**Exercise aim:** Your task is to copy the stretch of lines in the records below that begins with the line containing "13: (366, 218, 0.16)" and ends with the line containing "28: (451, 95, 0.18)", exactly as written, with nothing added.

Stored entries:
··········

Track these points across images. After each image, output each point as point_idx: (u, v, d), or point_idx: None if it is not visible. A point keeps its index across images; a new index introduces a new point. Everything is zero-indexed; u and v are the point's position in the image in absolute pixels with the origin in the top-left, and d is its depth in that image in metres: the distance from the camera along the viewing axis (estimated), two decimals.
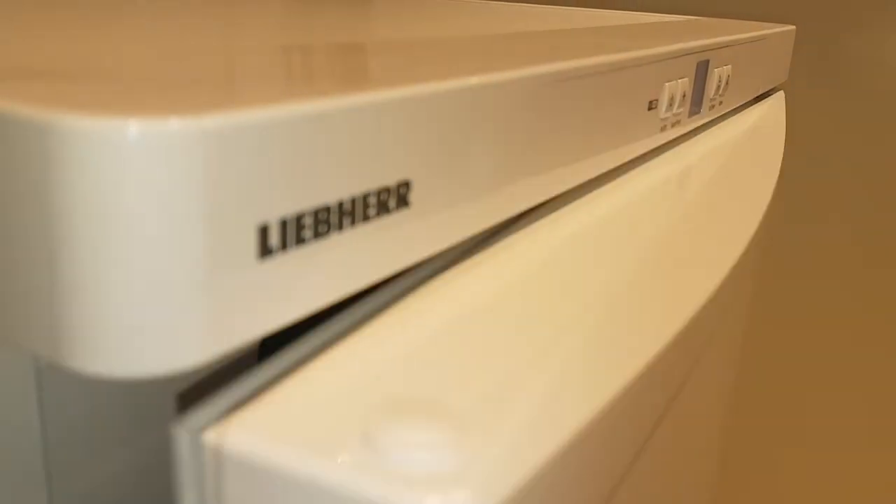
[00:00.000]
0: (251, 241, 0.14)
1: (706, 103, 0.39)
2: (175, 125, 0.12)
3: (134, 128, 0.12)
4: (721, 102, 0.41)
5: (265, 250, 0.14)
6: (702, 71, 0.37)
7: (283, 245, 0.14)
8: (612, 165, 0.29)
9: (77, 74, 0.15)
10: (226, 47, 0.22)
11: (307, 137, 0.14)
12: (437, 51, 0.23)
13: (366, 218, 0.16)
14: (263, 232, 0.14)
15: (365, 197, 0.16)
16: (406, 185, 0.17)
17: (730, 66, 0.41)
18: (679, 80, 0.34)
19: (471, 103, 0.19)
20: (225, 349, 0.14)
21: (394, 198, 0.17)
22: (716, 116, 0.41)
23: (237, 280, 0.14)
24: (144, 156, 0.12)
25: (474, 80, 0.19)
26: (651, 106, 0.31)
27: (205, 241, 0.13)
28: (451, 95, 0.18)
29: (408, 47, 0.24)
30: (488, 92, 0.20)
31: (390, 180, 0.17)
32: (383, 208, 0.17)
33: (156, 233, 0.13)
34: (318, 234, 0.15)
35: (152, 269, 0.13)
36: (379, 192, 0.17)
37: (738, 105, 0.45)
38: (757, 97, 0.52)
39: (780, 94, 0.56)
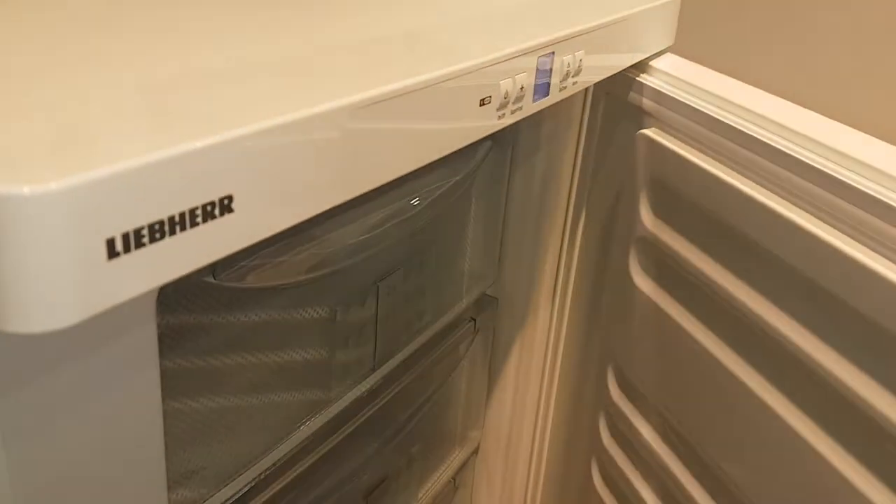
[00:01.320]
0: (101, 249, 0.22)
1: (555, 88, 0.46)
2: (39, 191, 0.20)
3: (25, 191, 0.20)
4: (575, 83, 0.49)
5: (112, 252, 0.22)
6: (545, 62, 0.44)
7: (127, 249, 0.22)
8: (438, 155, 0.36)
9: None
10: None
11: (142, 181, 0.22)
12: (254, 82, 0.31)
13: (193, 224, 0.24)
14: (110, 243, 0.22)
15: (192, 210, 0.24)
16: (229, 197, 0.25)
17: (582, 52, 0.48)
18: (516, 76, 0.41)
19: (284, 134, 0.27)
20: (91, 314, 0.22)
21: (219, 207, 0.25)
22: (568, 95, 0.49)
23: (95, 273, 0.22)
24: (30, 207, 0.20)
25: (283, 118, 0.27)
26: (483, 102, 0.39)
27: (73, 251, 0.21)
28: (267, 133, 0.26)
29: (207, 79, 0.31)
30: (301, 125, 0.27)
31: (215, 196, 0.25)
32: (209, 216, 0.25)
33: (47, 247, 0.21)
34: (153, 240, 0.23)
35: (47, 268, 0.21)
36: (204, 206, 0.24)
37: (596, 81, 0.53)
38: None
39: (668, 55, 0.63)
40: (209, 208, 0.25)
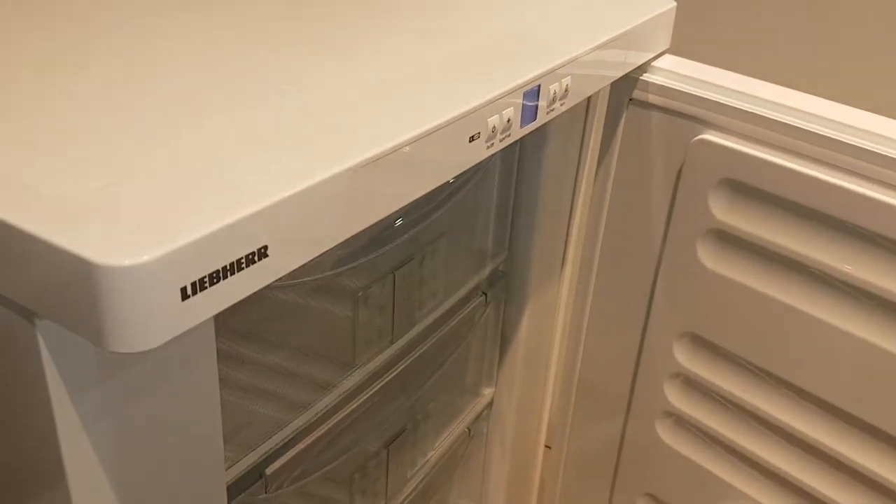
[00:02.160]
0: (177, 295, 0.31)
1: (542, 111, 0.54)
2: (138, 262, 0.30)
3: (126, 263, 0.30)
4: (563, 104, 0.57)
5: (184, 296, 0.32)
6: (532, 94, 0.52)
7: (194, 293, 0.32)
8: (432, 187, 0.45)
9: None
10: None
11: (204, 245, 0.32)
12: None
13: (240, 269, 0.34)
14: (183, 290, 0.32)
15: (238, 260, 0.34)
16: (265, 247, 0.35)
17: (569, 78, 0.56)
18: (503, 111, 0.49)
19: (304, 198, 0.36)
20: (170, 338, 0.32)
21: (257, 255, 0.35)
22: (556, 115, 0.57)
23: (173, 310, 0.32)
24: (130, 273, 0.30)
25: (302, 184, 0.36)
26: (473, 139, 0.47)
27: (160, 298, 0.31)
28: (290, 198, 0.35)
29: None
30: (318, 188, 0.37)
31: (254, 248, 0.34)
32: (251, 262, 0.34)
33: (141, 297, 0.30)
34: (212, 284, 0.33)
35: (141, 311, 0.31)
36: (248, 255, 0.34)
37: (588, 95, 0.61)
38: None
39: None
40: (251, 256, 0.34)
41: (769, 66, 0.80)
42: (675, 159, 0.70)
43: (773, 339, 0.70)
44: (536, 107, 0.53)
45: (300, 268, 0.51)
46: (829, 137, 0.61)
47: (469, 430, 0.84)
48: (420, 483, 0.76)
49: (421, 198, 0.61)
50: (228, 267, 0.33)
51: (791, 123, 0.63)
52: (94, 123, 0.40)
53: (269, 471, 0.55)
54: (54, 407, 0.36)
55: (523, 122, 0.53)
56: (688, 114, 0.67)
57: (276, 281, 0.49)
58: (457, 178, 0.65)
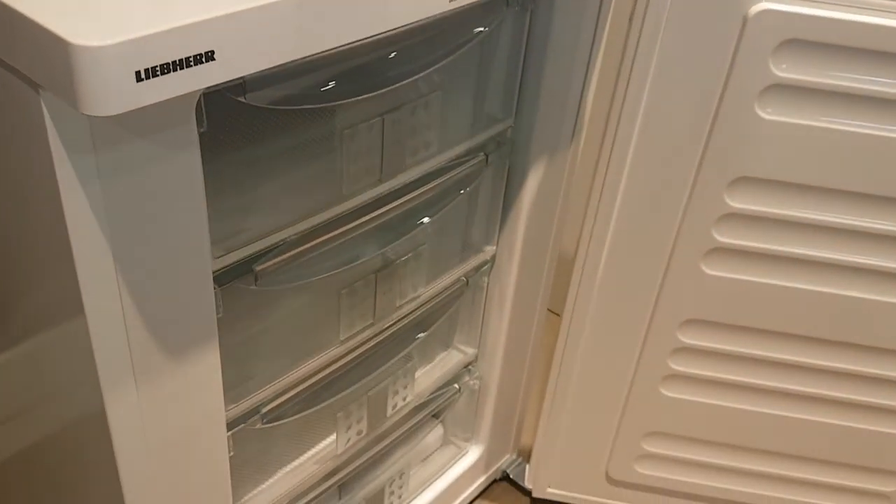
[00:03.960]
0: (133, 76, 0.42)
1: None
2: None
3: (94, 43, 0.40)
4: None
5: (139, 78, 0.42)
6: None
7: (147, 77, 0.42)
8: (391, 24, 0.54)
9: None
10: None
11: (156, 41, 0.42)
12: None
13: (188, 66, 0.44)
14: (137, 73, 0.42)
15: (186, 58, 0.44)
16: (212, 52, 0.45)
17: None
18: None
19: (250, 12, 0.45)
20: (127, 109, 0.43)
21: (204, 58, 0.44)
22: None
23: (130, 87, 0.42)
24: (99, 52, 0.40)
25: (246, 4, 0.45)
26: None
27: (119, 75, 0.41)
28: (240, 15, 0.45)
29: None
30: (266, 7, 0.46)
31: (201, 51, 0.44)
32: (198, 62, 0.44)
33: (106, 71, 0.41)
34: (164, 73, 0.43)
35: (105, 83, 0.41)
36: (195, 56, 0.44)
37: None
38: None
39: None
40: (199, 57, 0.44)
41: None
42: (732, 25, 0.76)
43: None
44: None
45: (287, 98, 0.61)
46: None
47: (466, 280, 0.94)
48: (411, 315, 0.87)
49: (417, 49, 0.69)
50: (177, 62, 0.43)
51: None
52: None
53: (257, 267, 0.67)
54: (56, 163, 0.47)
55: None
56: None
57: (261, 101, 0.59)
58: (453, 34, 0.72)
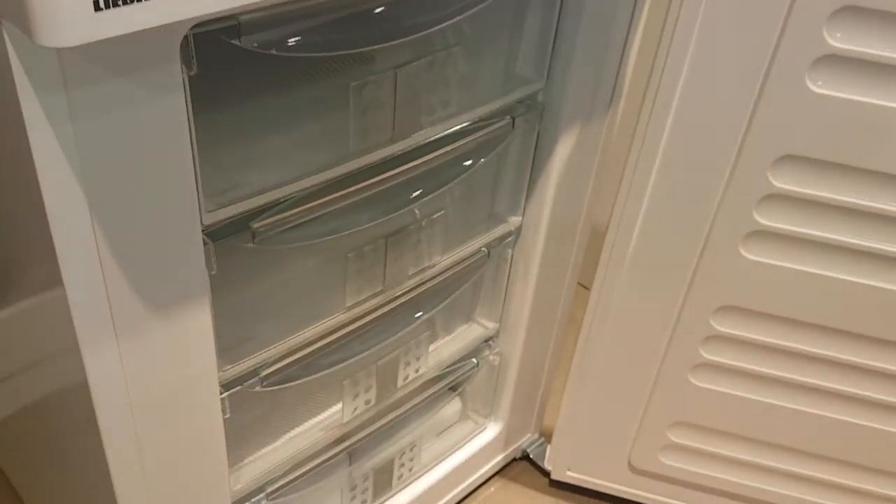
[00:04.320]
0: (90, 5, 0.38)
1: None
2: None
3: None
4: None
5: (97, 8, 0.38)
6: None
7: (107, 7, 0.39)
8: None
9: None
10: None
11: None
12: None
13: None
14: (96, 3, 0.38)
15: None
16: None
17: None
18: None
19: None
20: (85, 42, 0.39)
21: None
22: None
23: (88, 18, 0.38)
24: None
25: None
26: None
27: (76, 6, 0.38)
28: None
29: None
30: None
31: None
32: None
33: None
34: (124, 4, 0.39)
35: (64, 12, 0.38)
36: None
37: None
38: None
39: None
40: None
41: None
42: None
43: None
44: None
45: (286, 44, 0.57)
46: None
47: (488, 251, 0.90)
48: (425, 284, 0.83)
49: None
50: None
51: None
52: None
53: (254, 224, 0.63)
54: (21, 101, 0.44)
55: None
56: None
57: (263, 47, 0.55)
58: None
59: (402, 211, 0.75)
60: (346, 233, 0.71)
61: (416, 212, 0.78)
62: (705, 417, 0.97)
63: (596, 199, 0.93)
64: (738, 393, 0.94)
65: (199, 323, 0.62)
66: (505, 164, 0.88)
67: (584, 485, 1.11)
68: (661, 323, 0.92)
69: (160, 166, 0.52)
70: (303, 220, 0.66)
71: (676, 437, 1.00)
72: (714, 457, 1.01)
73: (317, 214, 0.67)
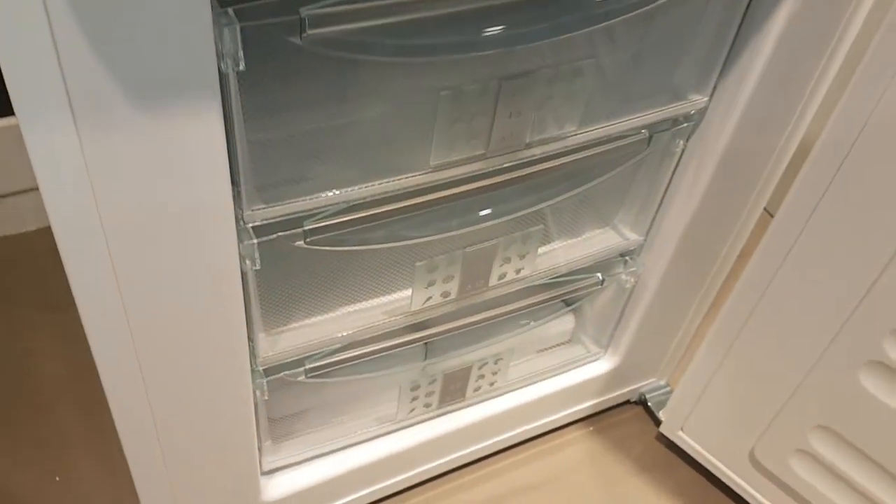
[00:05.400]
0: None
1: None
2: None
3: None
4: None
5: None
6: None
7: None
8: None
9: None
10: None
11: None
12: None
13: None
14: None
15: None
16: None
17: None
18: None
19: None
20: None
21: None
22: None
23: None
24: None
25: None
26: None
27: None
28: None
29: None
30: None
31: None
32: None
33: None
34: None
35: None
36: None
37: None
38: None
39: None
40: None
41: None
42: None
43: None
44: None
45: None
46: None
47: (649, 136, 0.67)
48: (547, 162, 0.63)
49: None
50: None
51: None
52: None
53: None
54: None
55: None
56: None
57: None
58: None
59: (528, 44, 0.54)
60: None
61: (551, 57, 0.56)
62: (863, 432, 0.72)
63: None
64: None
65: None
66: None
67: (693, 454, 0.90)
68: (845, 293, 0.67)
69: None
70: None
71: (818, 444, 0.76)
72: (852, 484, 0.75)
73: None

··········

**Output of the exercise:**
13: (366, 218, 0.16)
14: (263, 232, 0.14)
15: (365, 197, 0.16)
16: (406, 185, 0.17)
17: (730, 66, 0.41)
18: (679, 80, 0.34)
19: (471, 103, 0.19)
20: (225, 349, 0.14)
21: (394, 198, 0.17)
22: (716, 116, 0.41)
23: (237, 280, 0.14)
24: (144, 156, 0.12)
25: (474, 80, 0.19)
26: (651, 106, 0.31)
27: (205, 241, 0.13)
28: (451, 95, 0.18)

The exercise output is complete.